• Reading passage
================================
I say 5NF because that is the minimum I provide in order to eliminate Update Anomalies, and most modellers are familiar with it. But if it does not scare you off, the two Sales tables are actually Sixth Normal Form.
This allows full Pivoting (weeks or months across the top; Products or Employees down the side; vice versa; any combination) without temporary tables or complex SQL. (Just ask.)
I think it may even be self-explanatory, but I will supply the Verb Phrases which spell out the Business Rules, only because there are three Parents involved in each:
Each Employee is scheduled SaleTarget of Product for Week
Each Product is scheduled SaleTarget By Employee for Week
Each Employee did SaleActual of Product on Day
Each Product did SaleActual by Employee on Day
Comparison
I should have mentioned. Notice there is no vertical (rows) or horizontal (columns) duplication. When columns are duplicated eg, StartDate and EndDate, you have broken 3NF (introduced Functional Dependencies), and introduced an Update Anomaly. The EndDate in any row, is the StartDate in the next row (that, minus 1 second counts as a dupe, is a contrivance); when updating, now two rows instead of one have to be changed. More important, this structure is so simple (it is not a Time Series, or "temporal" requirement), the EndDate is not required.
Response to Comments
The Data Model has been updated to include Month and Year requirements. You now need a Check Constraint on SaleTarget to ensure that DateType is W for week. Loading the Date table is simple, you do not need the nonsense code (manually repeated cut-and-paste) that is posted on SQLTeam; they are famous for being stupid and sub-standard.
The SaleActual table now contains Daily, Weekly, Monthly, and Annual values. Which of course, you summarise programmatically on the first day of each Week, Month, Day. First add the new row to Date.
5NF is prety much the minimum required for standard compliance these days, so you need to get used to it. Basically there was a lot of argument among the academics (plus places like Wikipedia posting completely incorrect entries) of the NFs between 3NF and 5NF. The short and sweet definition of 5NF is that it is what 3NF was intended to be, with zero data duplication, zero Update Anomalies (no duplicated columns to be updated transactionally).
Forget about 6NF for now. Any table that is in 6NF, is in 5NF (and 4NF and BCNF and 3NF). Just treat the two Sales tables as 5NF. When you have to write a pivoted report, say an year from now, that's when you will realise the value of this structure.
I personally would store the targets and actuals in separate rows, and most probably in separate tables:
Targets:
EmployeeId, PeriodId, ProductId, TargetValue
Sales:
EmployeeId, PeriodId, ProductId, SalesValue
In fact, in an integrated system, the second table is usually unnecessary (assuming that you have a complete sales recording system, this should be a projection/view of the actual recorded sales - with appropriate assignment of employee, period and product based on the model of that subsystem).
================================
• Record extracts
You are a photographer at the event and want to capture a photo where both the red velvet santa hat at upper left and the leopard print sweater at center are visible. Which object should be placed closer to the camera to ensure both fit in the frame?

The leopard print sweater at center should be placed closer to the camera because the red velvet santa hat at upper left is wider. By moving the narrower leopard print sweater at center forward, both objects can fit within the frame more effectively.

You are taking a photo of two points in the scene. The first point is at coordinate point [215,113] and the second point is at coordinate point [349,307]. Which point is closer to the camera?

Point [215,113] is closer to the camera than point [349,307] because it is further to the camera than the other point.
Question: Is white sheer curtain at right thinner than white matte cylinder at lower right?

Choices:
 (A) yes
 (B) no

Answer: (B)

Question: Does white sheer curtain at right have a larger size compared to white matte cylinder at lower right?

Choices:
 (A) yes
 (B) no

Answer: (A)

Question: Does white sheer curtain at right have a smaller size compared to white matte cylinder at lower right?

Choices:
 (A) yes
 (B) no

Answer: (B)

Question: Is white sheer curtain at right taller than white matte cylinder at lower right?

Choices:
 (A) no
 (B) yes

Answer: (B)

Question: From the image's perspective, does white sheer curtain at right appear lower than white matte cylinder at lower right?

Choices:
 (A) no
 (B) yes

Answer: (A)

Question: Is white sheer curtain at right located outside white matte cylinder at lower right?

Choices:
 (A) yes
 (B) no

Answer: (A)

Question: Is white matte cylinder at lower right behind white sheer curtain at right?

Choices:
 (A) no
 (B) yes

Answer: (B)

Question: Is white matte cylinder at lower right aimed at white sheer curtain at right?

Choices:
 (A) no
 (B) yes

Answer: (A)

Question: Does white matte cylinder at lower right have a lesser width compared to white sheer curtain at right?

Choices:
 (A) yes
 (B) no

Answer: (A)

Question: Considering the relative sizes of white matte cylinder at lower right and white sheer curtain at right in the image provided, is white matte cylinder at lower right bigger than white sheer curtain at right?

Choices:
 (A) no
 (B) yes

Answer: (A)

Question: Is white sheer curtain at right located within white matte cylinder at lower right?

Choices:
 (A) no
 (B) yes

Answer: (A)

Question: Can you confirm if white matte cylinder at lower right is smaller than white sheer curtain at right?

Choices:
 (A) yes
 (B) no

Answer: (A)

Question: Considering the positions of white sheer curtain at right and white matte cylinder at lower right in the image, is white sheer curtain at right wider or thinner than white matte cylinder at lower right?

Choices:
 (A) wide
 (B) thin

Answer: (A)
================================
• Required tasks
A: Condense the paragraph of the sales table design thread that begins "I should have mentioned" into a brief bulleted list that keeps its main facts.
B: Continue the sales table design thread with a few sentences that pick up after its final paragraph.

• Answers to the exercise
A:
- The model has no duplication, either in rows (vertical) or in columns (horizontal).
- Duplicated columns such as StartDate and EndDate break 3NF by introducing Functional Dependencies, and they create an Update Anomaly.
- The EndDate in one row is the StartDate in the next row, and treating it as that value minus one second is a contrivance. An update therefore has to change two rows instead of one.
- The structure is simple and is not a Time Series or "temporal" requirement, so EndDate is not needed.

B:
In order to fit your calendar requirements, I would almost certainly have a date table which will allow you to ensure all your various business rules for definitions of weeks and months without complex date logic. Determining periods and aggregating is then just facilitated with joins to the calendar table.
So the ActualSales would look something like this (with just a generic Period table, which might itself be a period and date table):
SELECT sp.EmployeeId
, p.ProductId
, pd.PeriodType
, pd.PeriodId
, SUM(id.Quantity * id.UnitProce) AS TotalSales
FROM Invoice AS i
INNER JOIN InvoiceDetail AS id
ON id.InvoiceId = i.InvoiceId
INNER JOIN Employee AS sp
ON sp.EmployeeId = i.SalesPersonId
INNER JOIN Product AS p
ON id.ProductId = p.ProductId
INNER JOIN Period AS pd
ON pd.StartDate <= i.InvoiceDate
AND pd.EndDate > i.InvoiceDate
GROUP BY sp.EmployeeId, p.ProductId, pd.PeriodType, pd.PeriodId
In this case, data would be duplicated if you had overlapping periods (like daily, weekly, monthly), so you would need to aggregate ONLY one type of period - that's why I've specifically included it in this example view although it's redundant here.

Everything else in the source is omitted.